Updated: Aug 20
Quick check-in with everybody: how are we all feeling? It's not a rhetorical question; send me a note or leave a comment and let me know.
Do you have a certain quirk in your writing process?
I usually have Twinkle, my pet snake (Suriname red-tailed boa constrictor, if anyone’s interested!), round my neck. He likes to be out of his vivarium, having a cuddle, and he’ll stay quiet round my neck for hours. It’s good to have a bit of company who just sits there and doesn’t chatter when I’m trying to write. In terms of productivity, I like to write in short sprints, for an hour at most, where I try to get down as many words as I can in the time. It’s a good strategy for when I’m on a tight deadline.
[WB: I wonder how our cat would do with a new serpentine addition to the family.]
From all your books, who is your favorite hero and why?
I love them all, but I think my favorite has to be Hawthorne, from Hawthorne’s Wife. He’s a bit of a tortured soul and has a strong, silent exterior, which hides a passionate heart. He has several character flaws to overcome, but I love a flawed hero! I’m also pretty partial to a hero in a future novel who’s a cross between Nick from The Handmaid’s Tale, and James Bond.
Outside of your own genre, what’s your favorite genre?
I love crime, particularly police procedurals, where the clues are all there before you, but you need to piece them together.

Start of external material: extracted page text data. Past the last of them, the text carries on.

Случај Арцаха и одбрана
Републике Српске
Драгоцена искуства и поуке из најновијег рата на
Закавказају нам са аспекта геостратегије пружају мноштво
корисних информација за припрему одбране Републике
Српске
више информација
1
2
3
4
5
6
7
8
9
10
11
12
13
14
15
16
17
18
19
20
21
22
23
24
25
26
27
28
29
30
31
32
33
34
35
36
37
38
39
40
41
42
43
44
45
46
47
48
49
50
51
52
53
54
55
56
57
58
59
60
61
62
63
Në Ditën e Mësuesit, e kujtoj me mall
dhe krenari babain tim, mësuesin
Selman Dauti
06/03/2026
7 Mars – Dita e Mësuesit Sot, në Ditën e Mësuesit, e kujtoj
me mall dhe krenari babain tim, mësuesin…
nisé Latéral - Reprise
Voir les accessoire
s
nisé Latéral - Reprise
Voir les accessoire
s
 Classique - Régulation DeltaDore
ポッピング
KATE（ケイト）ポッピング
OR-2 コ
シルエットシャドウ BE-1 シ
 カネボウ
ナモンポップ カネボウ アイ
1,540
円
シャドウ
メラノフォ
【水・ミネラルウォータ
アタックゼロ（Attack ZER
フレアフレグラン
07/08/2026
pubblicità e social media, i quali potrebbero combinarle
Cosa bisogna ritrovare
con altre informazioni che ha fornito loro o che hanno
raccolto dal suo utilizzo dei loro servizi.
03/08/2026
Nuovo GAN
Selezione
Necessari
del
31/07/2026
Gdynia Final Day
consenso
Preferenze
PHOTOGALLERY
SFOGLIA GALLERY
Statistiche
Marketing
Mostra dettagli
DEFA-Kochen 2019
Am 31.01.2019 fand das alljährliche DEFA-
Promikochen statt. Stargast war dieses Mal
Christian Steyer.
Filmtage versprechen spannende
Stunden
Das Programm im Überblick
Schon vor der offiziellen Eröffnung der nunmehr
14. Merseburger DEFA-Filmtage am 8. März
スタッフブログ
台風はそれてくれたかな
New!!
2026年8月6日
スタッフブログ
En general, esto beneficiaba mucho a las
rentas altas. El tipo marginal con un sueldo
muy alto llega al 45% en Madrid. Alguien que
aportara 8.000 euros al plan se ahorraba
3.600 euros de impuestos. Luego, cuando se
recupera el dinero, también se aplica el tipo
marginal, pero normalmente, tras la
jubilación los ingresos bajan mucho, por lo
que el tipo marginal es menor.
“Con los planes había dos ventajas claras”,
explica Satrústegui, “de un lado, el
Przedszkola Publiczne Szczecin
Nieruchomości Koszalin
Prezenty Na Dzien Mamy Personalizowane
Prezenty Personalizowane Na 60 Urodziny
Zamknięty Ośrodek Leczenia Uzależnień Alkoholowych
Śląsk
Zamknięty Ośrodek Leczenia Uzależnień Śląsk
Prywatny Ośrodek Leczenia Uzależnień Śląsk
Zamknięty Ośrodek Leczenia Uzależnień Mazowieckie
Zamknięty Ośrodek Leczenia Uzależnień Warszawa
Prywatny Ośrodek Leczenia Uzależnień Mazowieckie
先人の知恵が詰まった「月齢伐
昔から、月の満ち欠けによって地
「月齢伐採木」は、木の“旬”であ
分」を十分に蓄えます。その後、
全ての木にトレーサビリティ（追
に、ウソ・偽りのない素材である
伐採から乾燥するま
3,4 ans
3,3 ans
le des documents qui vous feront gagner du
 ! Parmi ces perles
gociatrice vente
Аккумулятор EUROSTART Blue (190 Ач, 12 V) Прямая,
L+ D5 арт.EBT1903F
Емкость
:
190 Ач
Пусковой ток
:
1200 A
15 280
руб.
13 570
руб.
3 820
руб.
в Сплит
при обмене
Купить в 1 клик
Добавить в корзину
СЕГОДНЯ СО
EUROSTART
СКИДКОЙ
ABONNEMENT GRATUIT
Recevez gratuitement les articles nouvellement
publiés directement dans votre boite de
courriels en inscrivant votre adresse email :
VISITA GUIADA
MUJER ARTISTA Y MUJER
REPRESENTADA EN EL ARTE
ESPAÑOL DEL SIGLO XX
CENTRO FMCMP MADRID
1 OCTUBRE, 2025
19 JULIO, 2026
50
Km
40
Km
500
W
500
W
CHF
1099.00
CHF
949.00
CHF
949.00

Serial killers and grisly murders with multiple suspects are a particular favorite. But I don’t get to read that many crime novels, because I love reading romance so much!
What are your favorite winter traditions?
Ask my family, and they’ll say "burning the sausages for Christmas dinner," though last year, I broke tradition, and cooked them properly! We have an Aga and several fireplaces in the house, so switching the Aga on, and lighting log fires, is how we mark the beginning of Winter. I live in a village where most houses date back to the 16th Century, and when I’m out for evening walks round the village, the smell of everyone’s log fires is lovely.
[WB: I miss that smell so much; I lived in a cathedral close for a while, so I know what you mean. Lovely! And hurrah for not botching the sausages!]
How do you feel about Dickens, really? (It’s okay to dislike him.)
Ok, confession time! I studied Great Expectations at school. I loved the early chapters, especially Pip’s encounters with Magwitch, but, I found most of it a real chore! But I think the problem was being told by a teacher to read and analyze the story. I have since read a few of Dickens’ books—my late mother-in-law gave us her full set—and I loved Martin Chuzzlewit. We’re fortunate to have such brilliant film and TV adaptations to watch. I adored the adaptation of Bleak House with Gillian Anderson as Lady Dedlock, and my claim to fame is that I once lived next door to the actor Paul Scofield who starred in the BBC’s adaptation of Martin Chuzzlewit in the 1990’s.
[WB: I really like Martin Chuzzlewit, too. I think he thought it was his best work? Remember reading that, somewhere.]
What inspired you to write your O Night Divine story?
I love gothic stories with tortured souls, apparitions, and ghosts, so, given the link to A Christmas Carol, it was an easy choice to introduce a Scrooge-like character, who’s haunted by his past. But I also wanted to show the characters from my London Libertines series enjoying their happy-ever-afters. My heroes are usually bad boys, so I really wanted to show their well-behaved sides, now they’ve been reformed by the love of a good woman!
If you could say something kind to reassure people this season, what would it be?
Christmas is the season of goodwill and kindness to all—but don’t forget to be kind to yourself! You’re just as important as everyone around you.
If you absolutely had to meet the ghost of Christmas Past, Future, or Present, which would you choose?
Christmas Past. There’s always something to learn from reflecting on past experiences. I wouldn’t want my actions to be influenced by someone’s prediction of the future.
If your contribution is a lead-in to (or an extension of) another series or novel, please describe the series or book.
My contribution features all the main characters from the London Libertines series, and revisiting them was such a pleasure! Alice and Ross, the main characters from Roderick’s Widow are enjoying Christmas with their friends Henry and Jeanette from Henry’s Bride, and Frederica and Hawthorne, from Hawthorne’s Wife. The heroes all have flaws they must overcome, particularly Henry who’s a bit of a bad boy and a real love-him-or-hate-him hero! The characters will be making cameo appearances in my new series, Headstrong Harts, of which the first novel is What the Hart Wants.
Thank you for chatting, Emily! I'm ready to read approximately every one of your books, now.